Adam Skumawitz

Personal information
- Full name: Adam King Skumawitz
- Date of birth: February 1979 (age 47)
- Place of birth: Newport Beach, CA
- Height: 6 ft 3 in (1.91 m)
- Positions: Midfielder; forward;

Youth career
- 1994–1997: Fallbrook Union High School
- 1994–1997: San Diego Surf
- 1999–2001: Olympic Development Program National Pool

College career
- Years: Team / Apps / (Gls)
- 1997–2001: Cornell University / 67 / (20)

Senior career*
- Years: Team / Apps / (Gls)
- 2001: Boston Bulldogs / 9 / (5)
- 2001–2003: FC Grün-Weiß Wolfen / 42 / (25)
- 2003–2005: Aalesunds FK / 9 / (1)

Managerial career
- 2005–2006: Temecula Valley High School Girls Varsity
- 2011–2014: Great Oak High School Boys Varsity
- 2011–2015: Carlsbad Elite - College Liaison
- 2015–2018: Murrieta Surf - Director of Coaching Girls

= Adam Skumawitz =

American soccer player, coach, and businessman

 Adam Skumawitz (born 1979) is an American businessman, soccer coach, and former professional player who played for Aalesunds FK in the Eliteserien in 2003.

==Career==
Skumawitz currently lives in southern California and is the Vice President of Anselmo Investment Management . He is the founder of Football Proper soccer training academy and was elected to serve on the Temecula Valley Unified School District Governing Board in 2018.

===College===

Skumawitz was born in Newport Beach, CA, and played college soccer at Cornell University from 1997 to 2001 and decided he would play internationally in Germany and Norway.
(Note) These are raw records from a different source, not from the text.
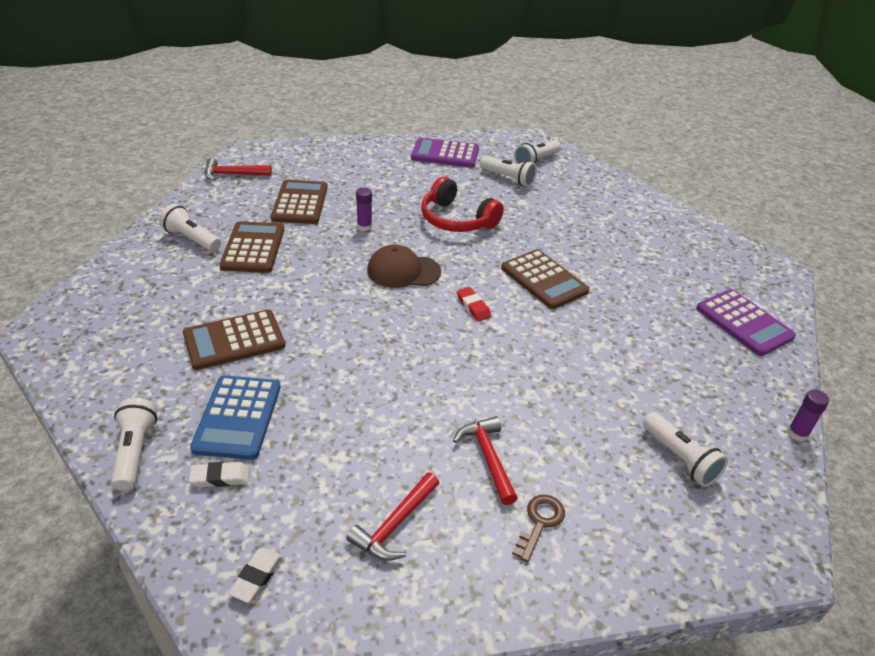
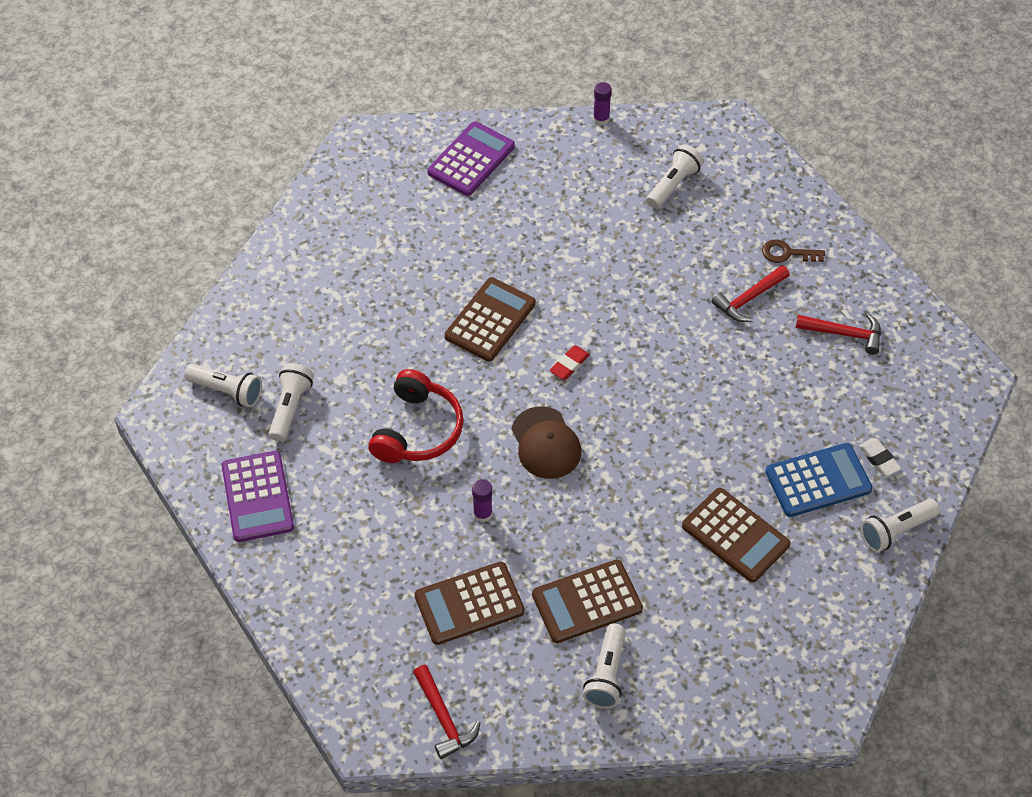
camera: 110 degrees left, 15 degrees up
white eraser [228,548,283,603] -> none

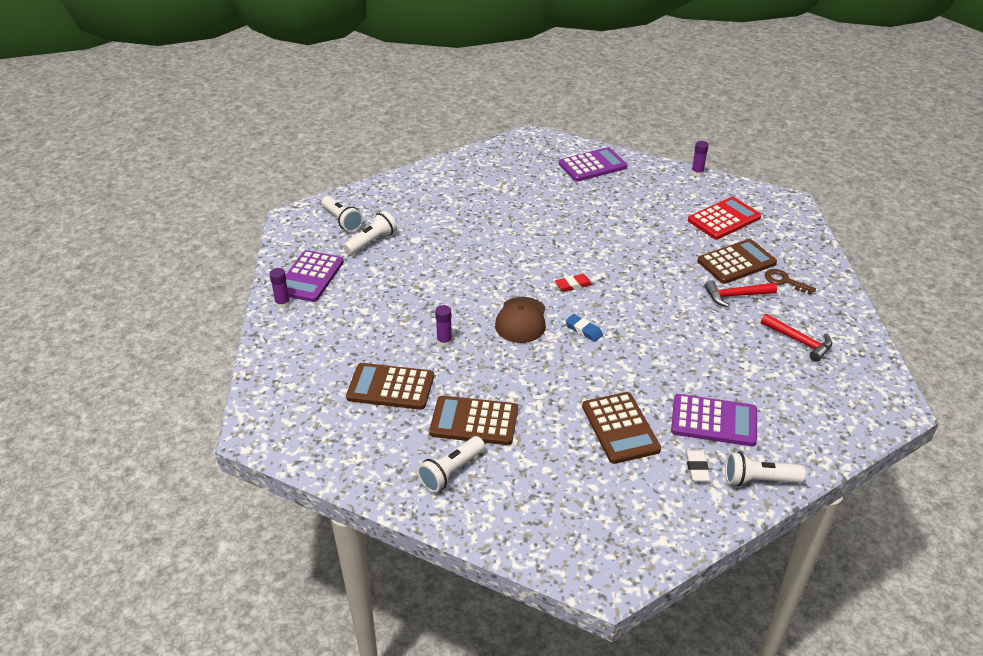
camera: 30 degrees right, 15 degrees down
red headphones [368,369,463,463] -> none
red hammer [413,665,480,759] -> none
brown calculator [445,277,536,362] -> brown calculator moved to [697,239,777,284]
white flashlight [646,144,704,209] -> red calculator [688,197,761,239]
blue calculator [765,443,873,517] -> purple calculator [671,394,757,446]
white eraser [859,438,902,476] -> white eraser moved to [686,450,710,481]
none -> purple glue stick [269,268,290,308]
none -> blue eraser [565,314,603,342]

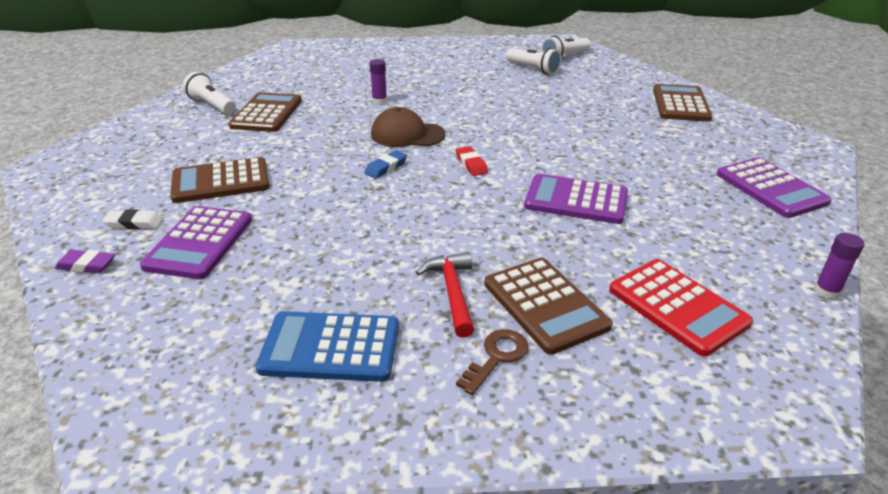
camera: 90 degrees right, 5 degrees down
purple glue stick [269,268,290,308] -> none
purple calculator [286,250,344,302] -> purple calculator moved to [524,174,628,224]
brown calculator [346,363,434,410] -> brown calculator moved to [653,84,712,122]
white flashlight [725,452,806,486] -> purple eraser [55,250,115,273]
red hammer [761,314,832,362] -> blue calculator [256,311,399,382]

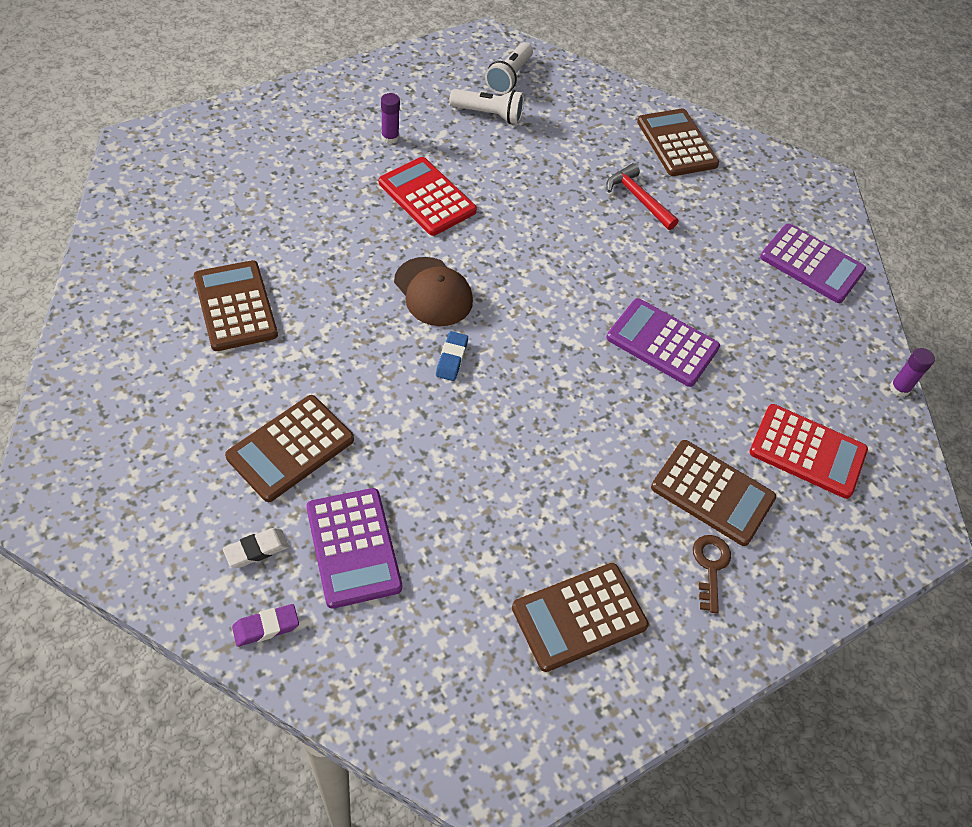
camera: 35 degrees left, 20 degrees up
white flashlight [183,72,236,114] -> none
blue calculator [256,311,399,382] -> brown calculator [512,563,649,672]
purple glue stick [369,59,387,104] -> purple glue stick moved to [381,93,400,144]
brown cap [371,107,446,147] -> brown cap turned 105 degrees counterclockwise [394,257,473,326]
red hammer [416,252,475,338] -> red hammer moved to [607,163,679,230]
red eraser [456,146,488,176] -> none
purple calculator [524,174,628,224] -> purple calculator turned 45 degrees clockwise [607,298,720,387]
none -> red calculator [379,157,477,236]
He is the all-time leader in Cornell Men's Soccer history for games played (67) and games started (64) and was the team's leading scorer in 2000.

===Professional===
Skumawitz turned professional in 2001 and spent one season with the Boston Bulldogs before joining FC Gruen-Weiss Wolfen and finishing his playing career in the Norwegian Premier League with Aalesunds FK.

==Norway==

Coming from the German professional team Gruen-Weiss Wolfen to Aalesunds of the Norwegian Premier League in summer 2003, Skumawitz was viewed as the club's savior from relegation by their fans, able to be used in midfield or attack. However, even though he scored the second goal to beat Lyn 2–0 on his debut, The American's professional career was truncated by a back injury.

===International===
Although Skumawitz never earned a cap for the United States national team, he participated in the Olympic Development Program throughout his youth soccer playing on the California State and Region IV select teams.

===Coaching===
Skumawitz began coaching immediately after he finished playing overseas and coached for 15 years before retiring from the field in 2015. His first position was as the Varsity Head Coach for the Temecula Valley Girls High School team, winning a CIF (California) State championship and completing an undefeated season in his second year in charge. In club soccer, Skumawitz served as the College Liaison and Girls Head Coach for Carlsbad Elite (now named LA Galaxy San Diego) and led his team to a US Youth National Championship and number one national youth ranking.